Summer in Bordeaux can get so hot that you’d wish you could go visiting the chateaux in T-shirt, a pair of shorts and sports-shoes. Except that that won’t do.
Bordeaux, particularly in the Médoc, observes an air of formality that, even with the harsh heat, still expects a jacket. You may however dispense with the tie. With very good friends, things can of course be more casual.
More precisely, it should be described as maritime and temperate.
This is because Bordeaux is flanked by the waters of the Atlantic Ocean to the west, which helps regulate temperatures. Its climate is also influenced by the Gulf Stream (warm sea current that originates in the Caribbean) and the Landes Forest which shields it from the blustering Atlantic winds.

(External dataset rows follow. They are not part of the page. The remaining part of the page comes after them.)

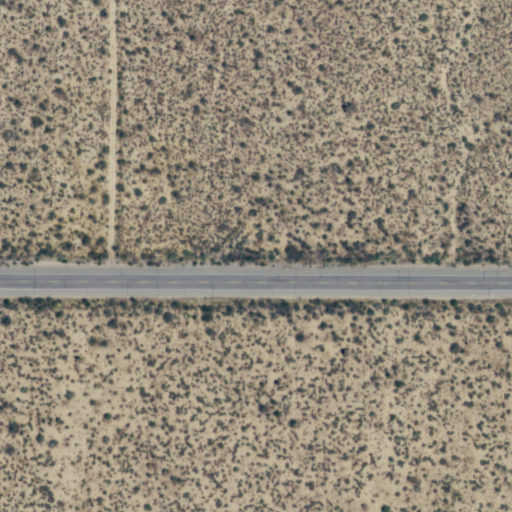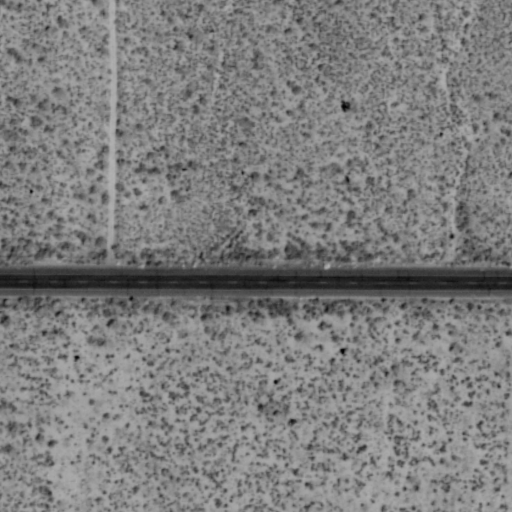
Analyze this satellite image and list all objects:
road: (256, 282)
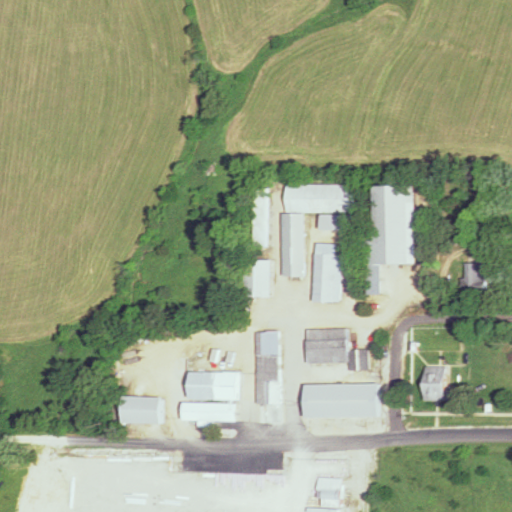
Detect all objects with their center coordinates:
building: (310, 218)
building: (338, 222)
building: (392, 234)
building: (328, 274)
building: (259, 279)
building: (475, 279)
road: (463, 319)
building: (336, 350)
building: (270, 375)
road: (396, 375)
building: (435, 383)
building: (215, 386)
building: (343, 401)
building: (145, 410)
building: (212, 412)
road: (256, 444)
building: (331, 493)
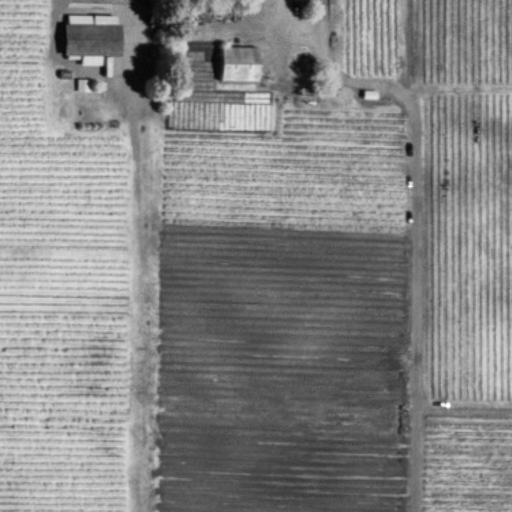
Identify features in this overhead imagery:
road: (137, 8)
building: (90, 37)
building: (238, 63)
building: (81, 84)
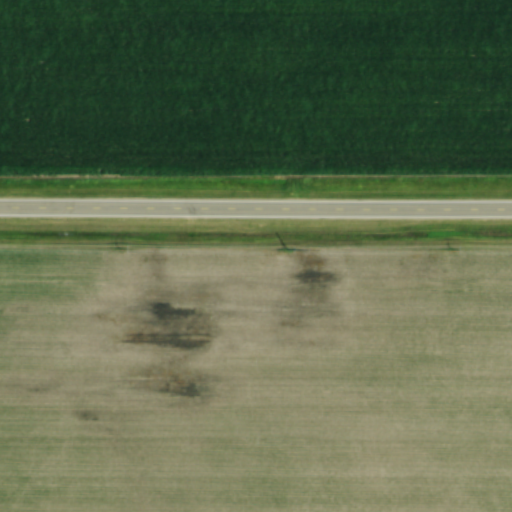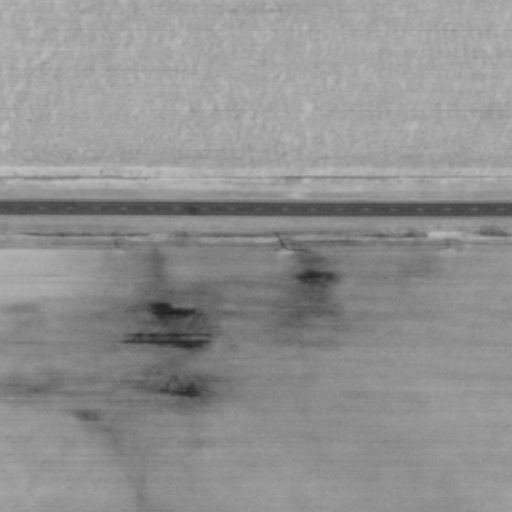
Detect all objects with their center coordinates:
road: (255, 207)
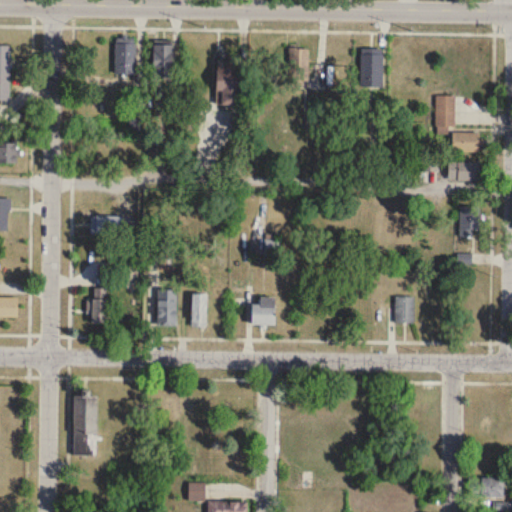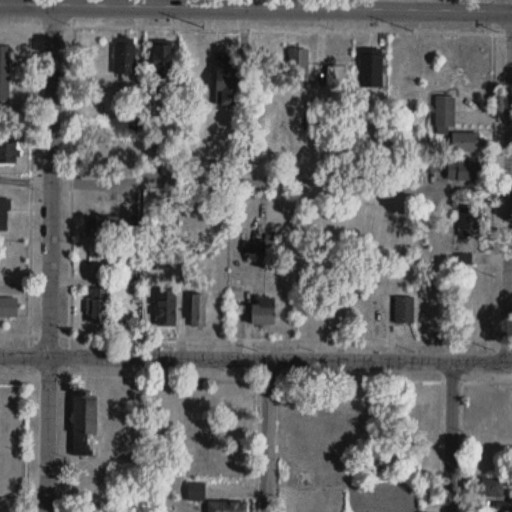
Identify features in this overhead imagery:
road: (255, 6)
road: (255, 28)
building: (125, 57)
building: (162, 60)
building: (297, 64)
building: (370, 69)
building: (226, 82)
building: (445, 109)
building: (465, 141)
building: (8, 152)
road: (30, 166)
road: (70, 167)
building: (462, 170)
road: (256, 178)
road: (512, 180)
building: (4, 214)
building: (469, 219)
building: (108, 230)
road: (48, 256)
building: (97, 305)
building: (8, 307)
building: (166, 307)
building: (198, 309)
building: (404, 309)
building: (263, 311)
road: (6, 337)
road: (256, 356)
building: (202, 410)
building: (84, 424)
road: (266, 434)
road: (451, 435)
building: (194, 464)
building: (485, 486)
building: (196, 492)
building: (226, 506)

We must also not forget the tempering effect of the Garonne and Dordogne, nor the Gironde estuary that these two rivers become.
Bordeaux’s relatively mild climate ensures the weather is not usually subject to wild swings but is instead quite stable. The grapes ripen gradually, the drawn out process vital for producing wines of complexity and longevity.
Summer temperatures are warm to hot although for someone from the tropics such as this writer, they are very bearable indeed. But as I observed at the beginning of this article, it can get intensely hot (approaching 40 degrees celsius). Maybe it’s global warming at work here.
Autumn, I find, is an even nicer season since it tends to be warm and cool at the same time, and with the scenic vineyards ‘on fire’ as a result of the changing colours of the leaves.
Winter is cool to cold although anyone coming from Beijing, certainly Heilongjian, wouldn’t think so. The temperature seldom gets to zero. More importantly to winegrowers, there’s little frost in winter (although in February 1956, for several days, temperatures dropped to as low as minus 15° celsius, and killed many vines).
Spring is an important time of the year both for lovers and the winegrowers (who of course may, or may not, also be in love) for this is when the vine buds. Frost in spring will send a shudder down the spine of the winegrower because, if severe (as was the case in April 1991), it can kill the young shoots in the nascent buds and strangle the entire year’s growth. Otherwise, Spring tends to be mild in Bordeaux. Only human hearts get more passionate.